• _SUPPLIED MATERIAL_:
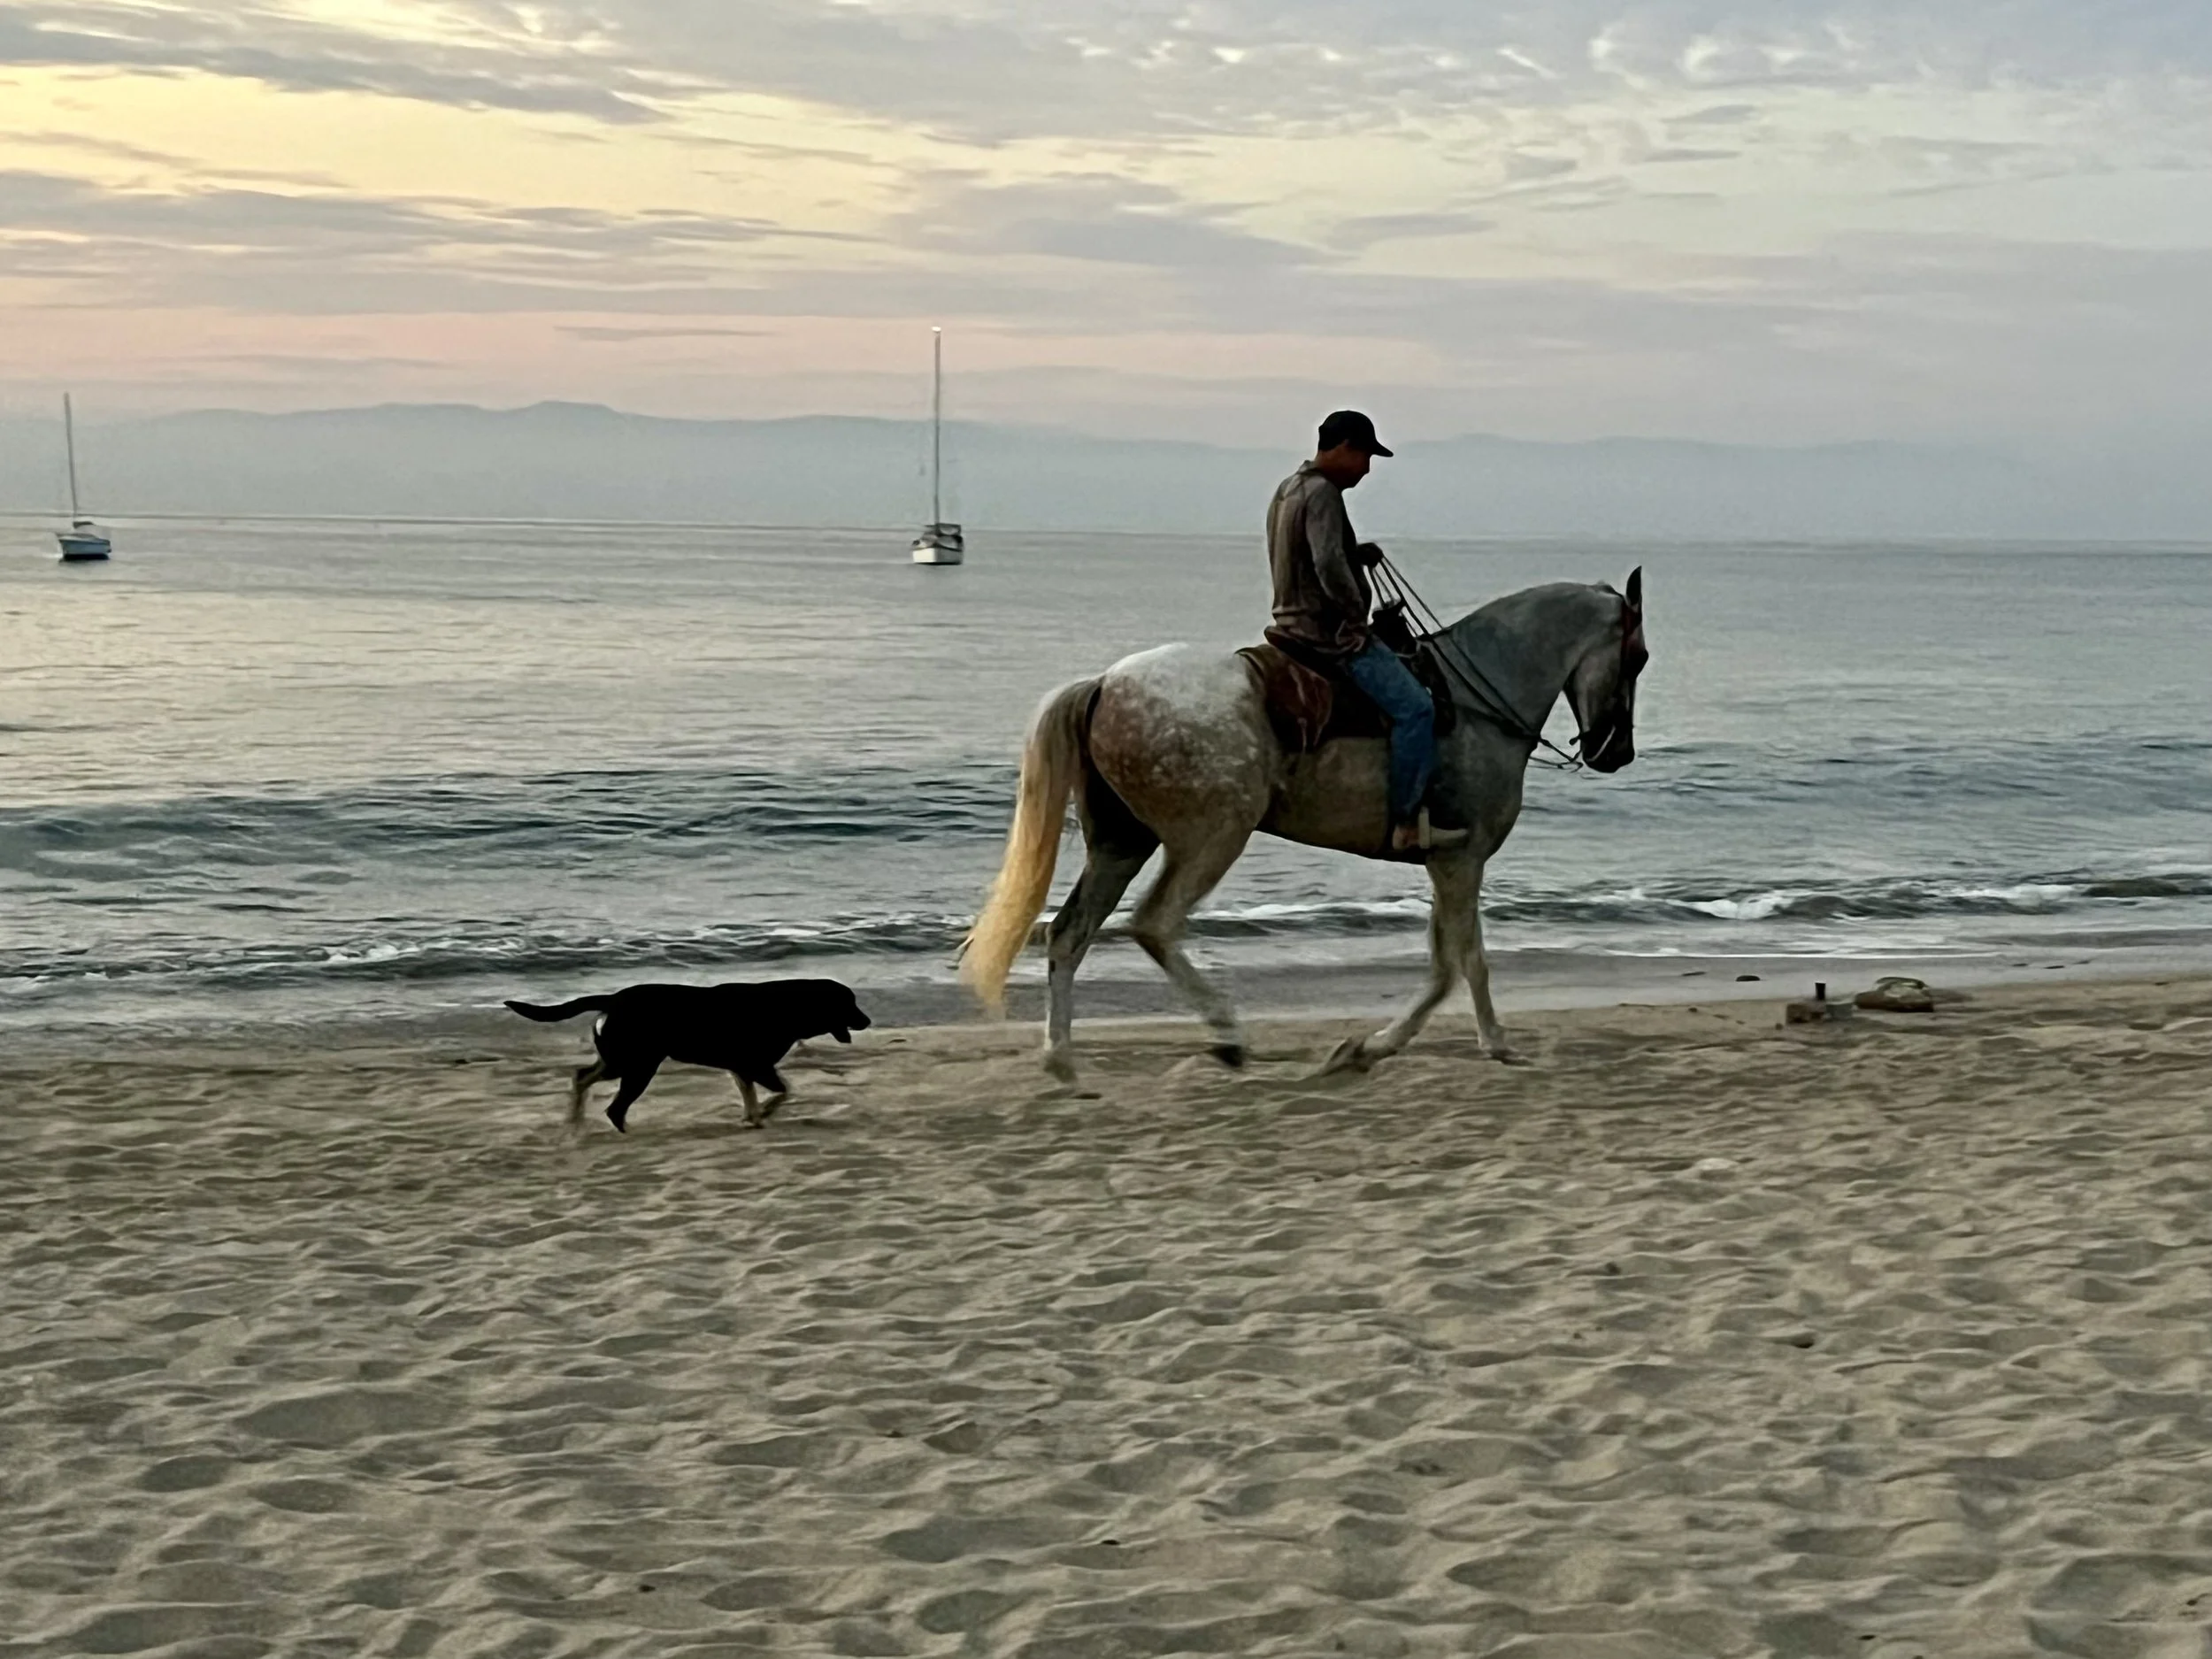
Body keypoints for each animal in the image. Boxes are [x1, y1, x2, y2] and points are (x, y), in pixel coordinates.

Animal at [505, 979, 871, 1133]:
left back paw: (575, 1121)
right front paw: (763, 1113)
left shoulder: (742, 1068)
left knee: (582, 1077)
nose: (867, 1021)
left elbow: (750, 1095)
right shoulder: (757, 1066)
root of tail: (613, 998)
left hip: (620, 1061)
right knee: (613, 1107)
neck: (790, 1005)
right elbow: (784, 1090)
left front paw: (753, 1118)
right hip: (637, 1066)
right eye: (849, 1003)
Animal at [962, 571, 1647, 1079]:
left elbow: (1448, 963)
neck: (1478, 696)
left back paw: (1062, 1058)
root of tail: (1105, 684)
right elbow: (1463, 962)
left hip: (1121, 843)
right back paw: (1227, 1035)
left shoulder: (1444, 861)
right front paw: (1482, 1043)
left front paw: (1383, 1047)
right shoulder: (1462, 859)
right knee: (1153, 924)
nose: (1617, 753)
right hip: (1213, 837)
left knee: (1070, 933)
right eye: (1637, 657)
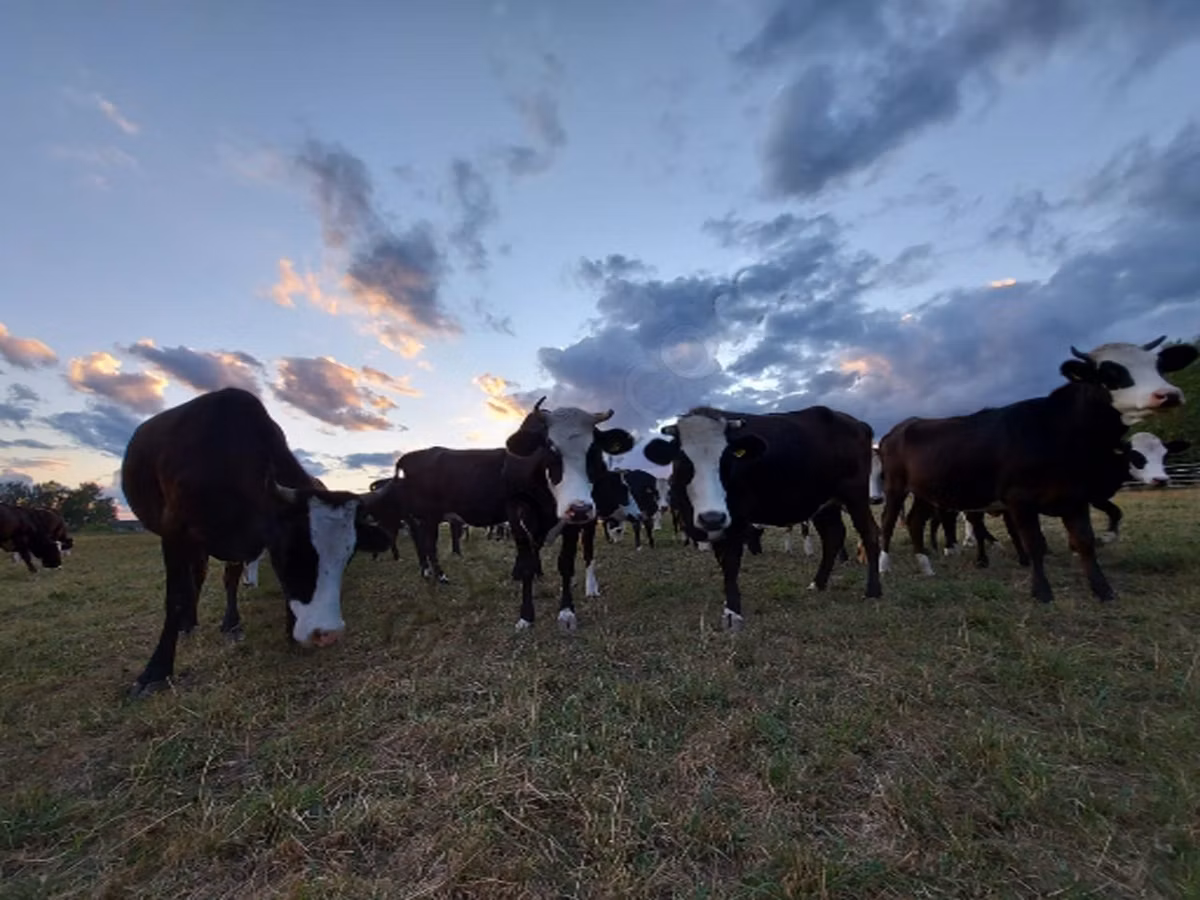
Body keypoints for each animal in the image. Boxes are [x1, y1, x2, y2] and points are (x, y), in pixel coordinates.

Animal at [120, 387, 396, 697]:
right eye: (291, 552)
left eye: (347, 556)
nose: (327, 634)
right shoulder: (174, 532)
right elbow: (176, 596)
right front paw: (155, 672)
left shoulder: (244, 542)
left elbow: (231, 579)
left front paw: (236, 624)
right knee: (195, 578)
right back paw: (187, 624)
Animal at [645, 405, 882, 630]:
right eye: (683, 460)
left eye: (726, 459)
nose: (712, 518)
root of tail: (857, 423)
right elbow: (722, 560)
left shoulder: (735, 519)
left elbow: (730, 562)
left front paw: (732, 613)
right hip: (825, 503)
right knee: (833, 536)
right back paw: (818, 584)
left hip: (855, 495)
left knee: (869, 533)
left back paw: (873, 592)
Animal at [877, 338, 1197, 603]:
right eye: (1109, 373)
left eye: (1158, 366)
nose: (1168, 394)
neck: (1058, 430)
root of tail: (900, 428)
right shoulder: (1020, 500)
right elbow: (1034, 544)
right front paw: (1042, 592)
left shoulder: (1075, 497)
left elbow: (1086, 542)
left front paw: (1103, 590)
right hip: (896, 486)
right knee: (889, 521)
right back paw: (883, 566)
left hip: (925, 491)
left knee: (915, 521)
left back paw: (925, 566)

• _WORK INSTRUCTIONS_:
Exactly restate the lines from the beginning of the data through the line with "left front paw: (1383, 1047)", and no others, keeping pictures out.

• _RESPONSE AREA_:
Body keypoints for each animal in the image. Boxes are [x1, y1, x2, y2] and points are (x, y), in pixel coordinates.

Animal at [505, 979, 871, 1133]:
left back paw: (575, 1121)
right front paw: (763, 1113)
left shoulder: (742, 1068)
left knee: (582, 1077)
nose: (867, 1021)
left elbow: (750, 1095)
right shoulder: (757, 1066)
root of tail: (613, 998)
left hip: (620, 1061)
right knee: (613, 1107)
neck: (790, 1005)
right elbow: (784, 1090)
left front paw: (753, 1118)
right hip: (637, 1066)
right eye: (849, 1003)
Animal at [962, 571, 1647, 1079]:
left elbow: (1448, 963)
neck: (1478, 696)
left back paw: (1062, 1058)
root of tail: (1105, 684)
right elbow: (1463, 962)
left hip: (1121, 843)
right back paw: (1227, 1035)
left shoulder: (1444, 861)
right front paw: (1482, 1043)
left front paw: (1383, 1047)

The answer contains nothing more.